[Saved data entries]
---

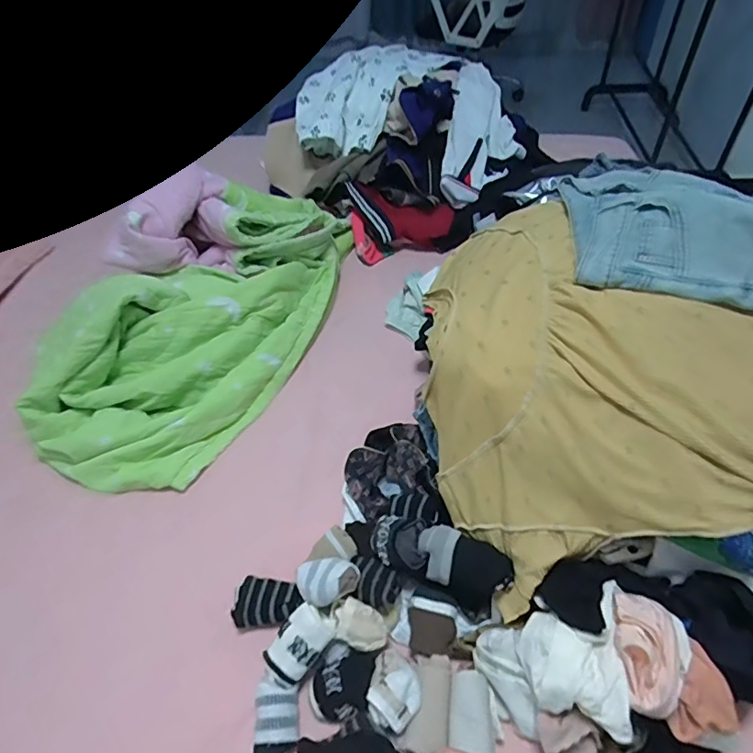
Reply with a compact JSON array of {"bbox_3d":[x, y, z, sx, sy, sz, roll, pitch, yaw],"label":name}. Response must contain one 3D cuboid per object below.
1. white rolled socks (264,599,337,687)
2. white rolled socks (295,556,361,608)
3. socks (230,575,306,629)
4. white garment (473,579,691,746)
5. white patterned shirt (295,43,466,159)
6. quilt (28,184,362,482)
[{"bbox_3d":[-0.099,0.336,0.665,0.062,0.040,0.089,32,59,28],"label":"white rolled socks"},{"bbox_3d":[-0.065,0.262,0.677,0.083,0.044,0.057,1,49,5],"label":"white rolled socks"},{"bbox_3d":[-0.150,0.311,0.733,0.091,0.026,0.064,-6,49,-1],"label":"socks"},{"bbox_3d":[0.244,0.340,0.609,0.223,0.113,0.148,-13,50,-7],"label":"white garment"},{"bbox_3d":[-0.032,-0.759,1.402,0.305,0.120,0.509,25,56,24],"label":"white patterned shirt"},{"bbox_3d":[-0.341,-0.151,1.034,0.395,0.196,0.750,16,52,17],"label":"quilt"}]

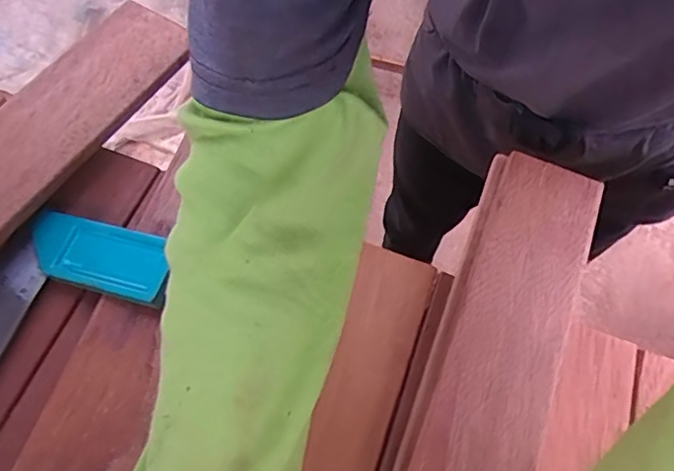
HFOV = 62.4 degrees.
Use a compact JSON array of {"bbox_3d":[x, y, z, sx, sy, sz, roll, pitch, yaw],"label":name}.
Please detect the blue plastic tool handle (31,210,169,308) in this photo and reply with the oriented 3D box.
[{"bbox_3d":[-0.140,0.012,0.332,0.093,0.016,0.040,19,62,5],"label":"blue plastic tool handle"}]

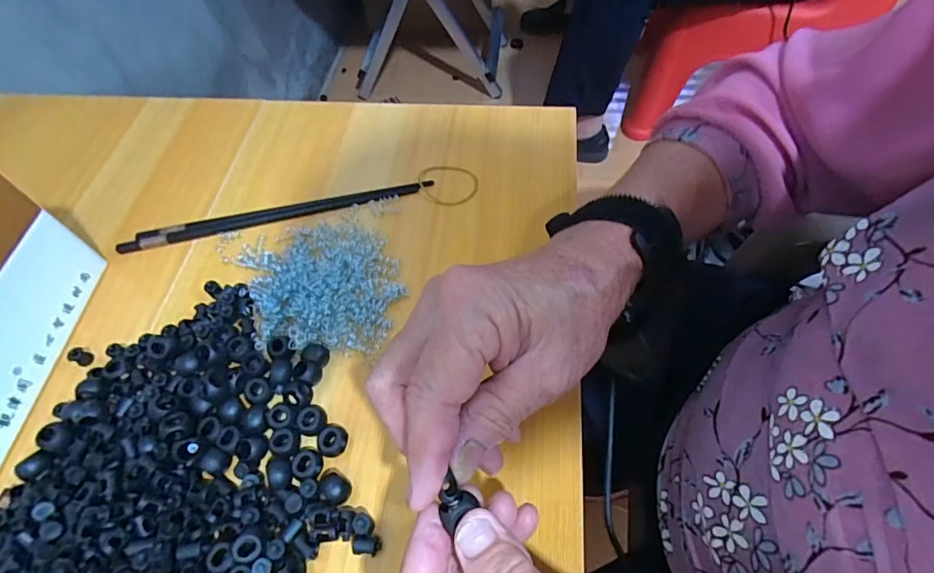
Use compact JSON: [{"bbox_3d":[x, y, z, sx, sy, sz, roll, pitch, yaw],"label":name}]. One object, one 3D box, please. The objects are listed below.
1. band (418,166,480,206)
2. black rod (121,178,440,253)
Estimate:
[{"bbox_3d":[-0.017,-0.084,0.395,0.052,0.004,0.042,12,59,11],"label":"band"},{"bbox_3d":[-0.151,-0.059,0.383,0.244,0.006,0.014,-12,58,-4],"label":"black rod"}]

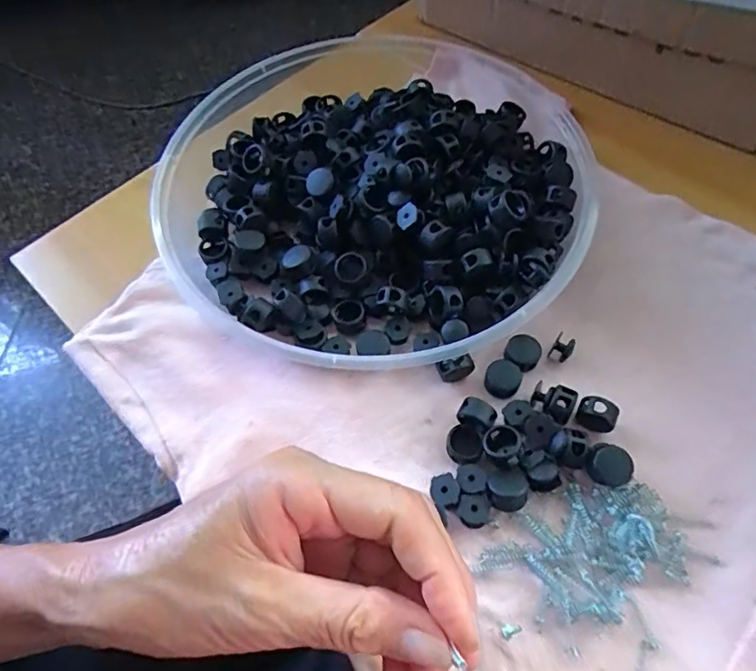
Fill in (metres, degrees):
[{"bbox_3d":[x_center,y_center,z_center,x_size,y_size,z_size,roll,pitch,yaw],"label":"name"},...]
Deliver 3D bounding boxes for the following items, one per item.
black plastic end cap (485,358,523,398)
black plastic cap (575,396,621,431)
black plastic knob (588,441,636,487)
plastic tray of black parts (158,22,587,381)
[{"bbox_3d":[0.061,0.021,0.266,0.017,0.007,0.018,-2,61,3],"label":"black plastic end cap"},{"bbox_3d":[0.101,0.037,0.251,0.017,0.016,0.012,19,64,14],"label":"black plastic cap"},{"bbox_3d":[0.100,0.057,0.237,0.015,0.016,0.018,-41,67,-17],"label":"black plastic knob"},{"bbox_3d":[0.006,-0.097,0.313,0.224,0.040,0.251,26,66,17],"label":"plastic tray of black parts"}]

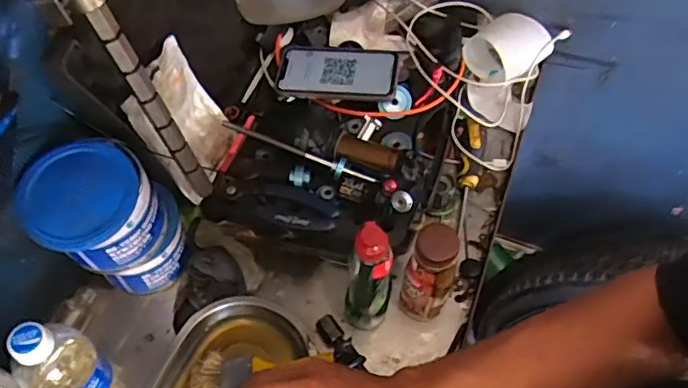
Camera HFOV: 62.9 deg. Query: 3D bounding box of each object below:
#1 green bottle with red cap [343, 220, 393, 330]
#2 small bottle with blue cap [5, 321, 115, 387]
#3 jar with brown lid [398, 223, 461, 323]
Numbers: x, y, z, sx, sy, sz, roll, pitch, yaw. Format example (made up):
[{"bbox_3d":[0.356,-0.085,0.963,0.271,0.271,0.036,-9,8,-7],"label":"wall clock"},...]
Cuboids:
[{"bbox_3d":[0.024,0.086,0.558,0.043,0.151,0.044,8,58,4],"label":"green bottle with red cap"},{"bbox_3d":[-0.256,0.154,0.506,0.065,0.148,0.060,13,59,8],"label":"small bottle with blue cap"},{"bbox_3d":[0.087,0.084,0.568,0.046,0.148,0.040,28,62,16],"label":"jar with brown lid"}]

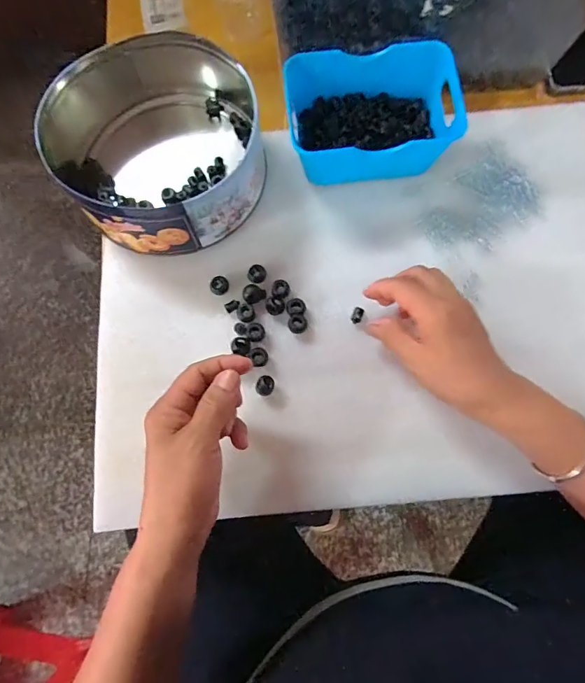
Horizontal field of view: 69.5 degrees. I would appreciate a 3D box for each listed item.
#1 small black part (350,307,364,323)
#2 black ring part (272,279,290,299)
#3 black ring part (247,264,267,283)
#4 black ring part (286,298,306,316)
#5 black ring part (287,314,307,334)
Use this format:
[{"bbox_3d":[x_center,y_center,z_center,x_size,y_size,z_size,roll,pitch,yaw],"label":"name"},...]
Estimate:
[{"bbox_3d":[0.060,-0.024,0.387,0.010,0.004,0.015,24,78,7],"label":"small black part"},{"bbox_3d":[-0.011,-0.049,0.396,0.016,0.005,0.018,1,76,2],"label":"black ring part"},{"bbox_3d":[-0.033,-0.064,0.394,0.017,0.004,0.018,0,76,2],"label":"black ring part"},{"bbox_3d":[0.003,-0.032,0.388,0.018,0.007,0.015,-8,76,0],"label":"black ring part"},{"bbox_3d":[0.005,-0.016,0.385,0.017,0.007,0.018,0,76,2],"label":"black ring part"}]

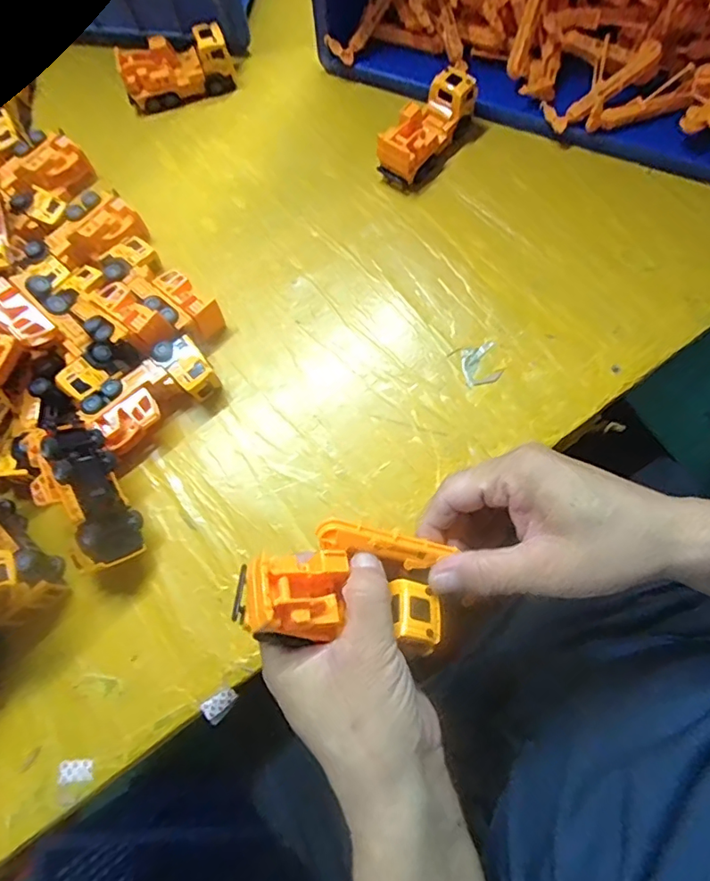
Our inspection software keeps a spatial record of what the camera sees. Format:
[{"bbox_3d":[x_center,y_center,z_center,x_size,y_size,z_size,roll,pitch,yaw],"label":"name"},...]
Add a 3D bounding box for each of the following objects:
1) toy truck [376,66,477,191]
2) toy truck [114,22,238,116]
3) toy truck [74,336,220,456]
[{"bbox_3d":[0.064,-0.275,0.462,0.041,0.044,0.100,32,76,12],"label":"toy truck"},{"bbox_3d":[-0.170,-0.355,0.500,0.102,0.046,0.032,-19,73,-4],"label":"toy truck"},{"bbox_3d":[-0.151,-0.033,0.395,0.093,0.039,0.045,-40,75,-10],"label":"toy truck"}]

---

[WHAT YOU HAVE TO DO] If a line in the entries above has the word "array", copy it.

[ANSWER SPACE]
Reply with a compact JSON array of {"bbox_3d":[x, y, z, sx, sy, sz, roll, pitch, yaw],"label":name}. Response must contain one 3D cuboid per object below.
Use a compact JSON array of {"bbox_3d":[x, y, z, sx, sy, sz, roll, pitch, yaw],"label":name}.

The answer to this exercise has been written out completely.